Eric Montes

Personal information
- Full name: Eric Montes Arce
- Date of birth: 17 April 1998 (age 28)
- Place of birth: Manresa, Spain
- Height: 1.77 m (5 ft 10 in)
- Positions: Centre back; midfielder;

Team information
- Current team: CE Manresa

Youth career
- 2003–2007: Manresa
- 2007–2008: Gimnàstic Manresa
- 2008–2017: Barcelona

Senior career*
- Years: Team / Apps / (Gls)
- 2017–2019: Peralada / 55 / (4)
- 2018: Girona / 0 / (0)
- 2019–2021: Cultural Leonesa / 41 / (2)
- 2021–2023: Albacete / 27 / (0)
- 2022–2023: → Gimnàstic (loan) / 34 / (1)
- 2023–2025: Algeciras / 57 / (4)
- 2026–: Manresa

= Eric Montes =

Spanish footballer (born 1998)

Eric Montes Arce (born 17 April 1998) is a Spanish professional footballer. He played as either a central defender or a central midfielder. He currently plays for CE Manresa.

==Club career==
Born in Manresa, Barcelona, Catalonia, Montes joined FC Barcelona's youth setup in 2008, from Club Gimnàstic de Manresa. On 27 July 2017, after finishing his formation, he joined Girona FC and was assigned to the reserves in Segunda División B.

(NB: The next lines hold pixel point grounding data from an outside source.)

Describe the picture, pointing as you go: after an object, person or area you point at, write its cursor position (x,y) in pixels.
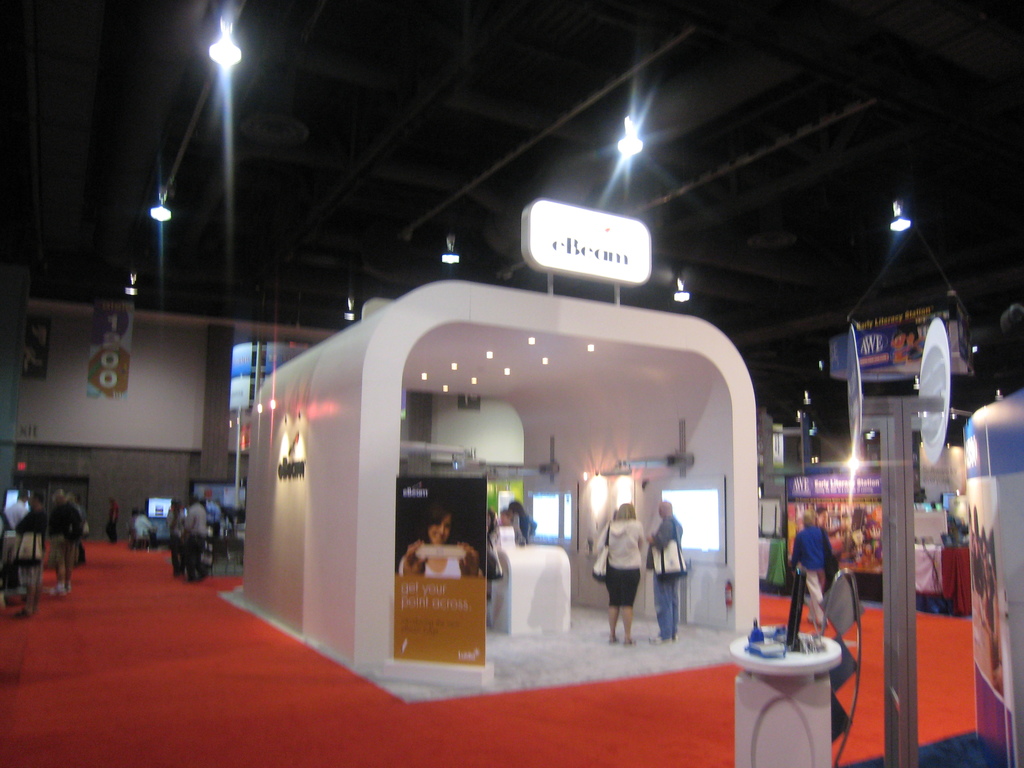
In this image there are few people (822,612) in the exhibition hall (804,617), there is a table (753,678) with some stuff (779,643) on it and chair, there are a few boards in front of the stalls (858,511). At the top of the image (452,179) there is a ceiling (305,216) with lights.
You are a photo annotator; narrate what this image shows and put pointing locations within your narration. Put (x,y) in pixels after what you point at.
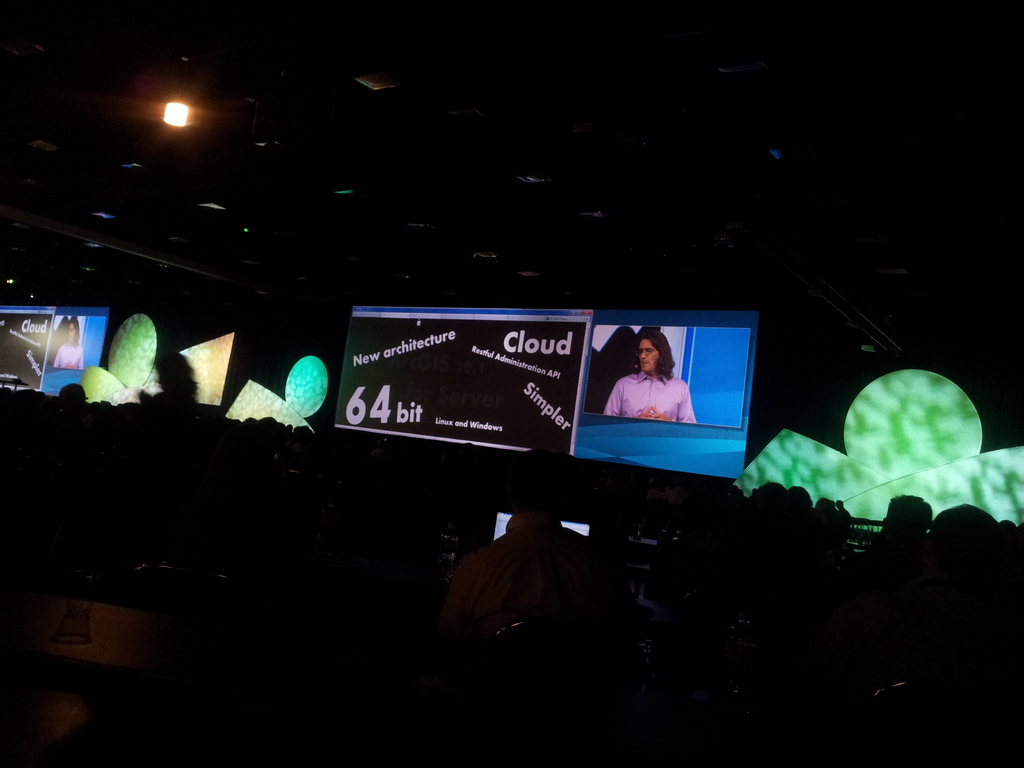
This image is taken indoors. This image is a little dark. In the middle of the image (426,511) there are a few people (145,444). At the top of the image (169,111) there is a light (182,120). In the background (373,378) there are a few banners (476,373) with text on them and there is a screen (67,356). There are a few objects (279,398).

Montes made his senior debut on 20 August 2017, starting in a 0–1 home loss against RCD Mallorca. His first goal came on 21 January of the following year, as he scored the opener in a 1–1 draw at Lleida Esportiu.

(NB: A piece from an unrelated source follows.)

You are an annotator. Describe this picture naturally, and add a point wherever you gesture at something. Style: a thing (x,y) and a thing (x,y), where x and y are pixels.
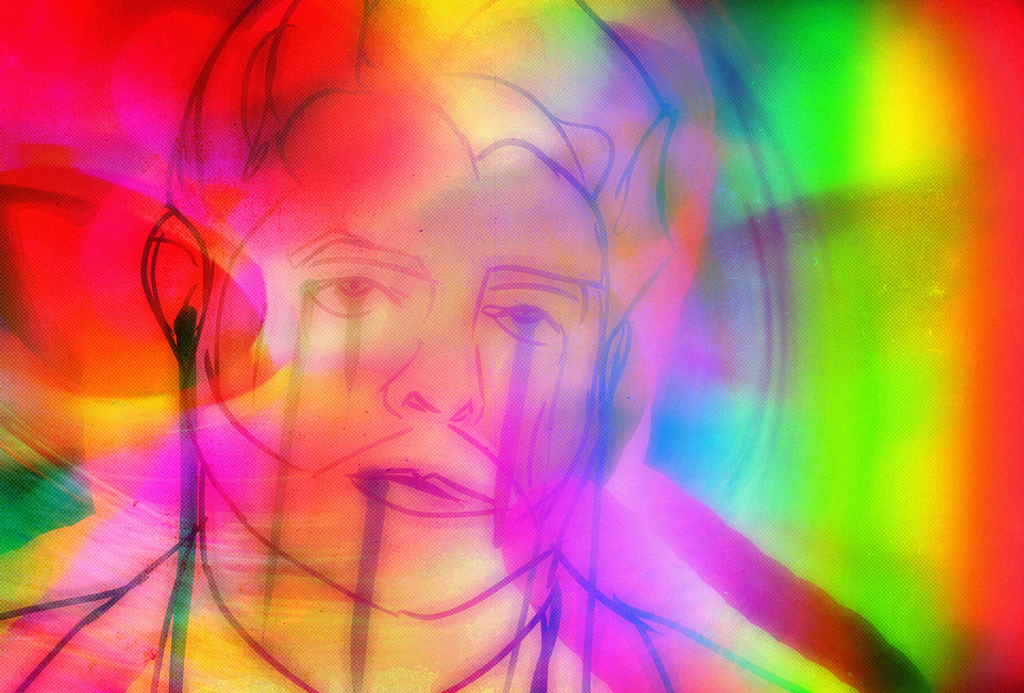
This image consists of an art. In which we can see a person (327,593). And we can also see multiple colors in this image.
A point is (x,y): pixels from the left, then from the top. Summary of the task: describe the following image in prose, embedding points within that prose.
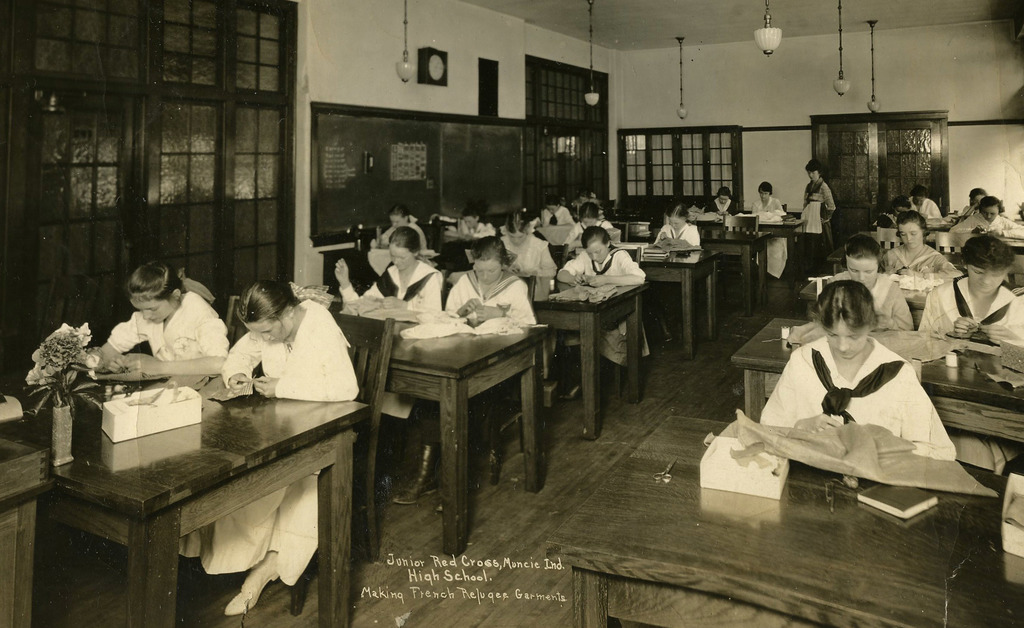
In this image I can see the group of people (615,352) sitting in-front of the table (746,529). On the table (881,535) there is a flower vase (55,365) and the books (874,494). In this room (433,115) there is a board (422,121) attached to the wall (428,87) and the window (679,176).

Montes made his professional debut on 31 October 2018; coming on as a second-half substitute for injured Douglas Luiz, he scored a last-minute equalizer in a 2–2 away draw against Deportivo Alavés, for the season's Copa del Rey. It was his maiden appearance with the main squad during the campaign, which ended in relegation for both first and B-teams.

On 9 August 2019, Montes signed for Cultural y Deportiva Leonesa in the third division. After two seasons as a starter, he moved to Primera División RFEF team Albacete Balompié on 11 June 2021.

After helping Alba in their promotion to Segunda División, Montes was loaned to Gimnàstic de Tarragona in the third tier on 23 August 2022. Upon returning, he terminated his contract on 10 July 2023, and immediately signed for Algeciras CF in the third tier.

He announced his retirement from professional football on December 19, 2025. In January 2026, he signed for CE Manresa in Tercera Federación, the fifth tier of Spanish football.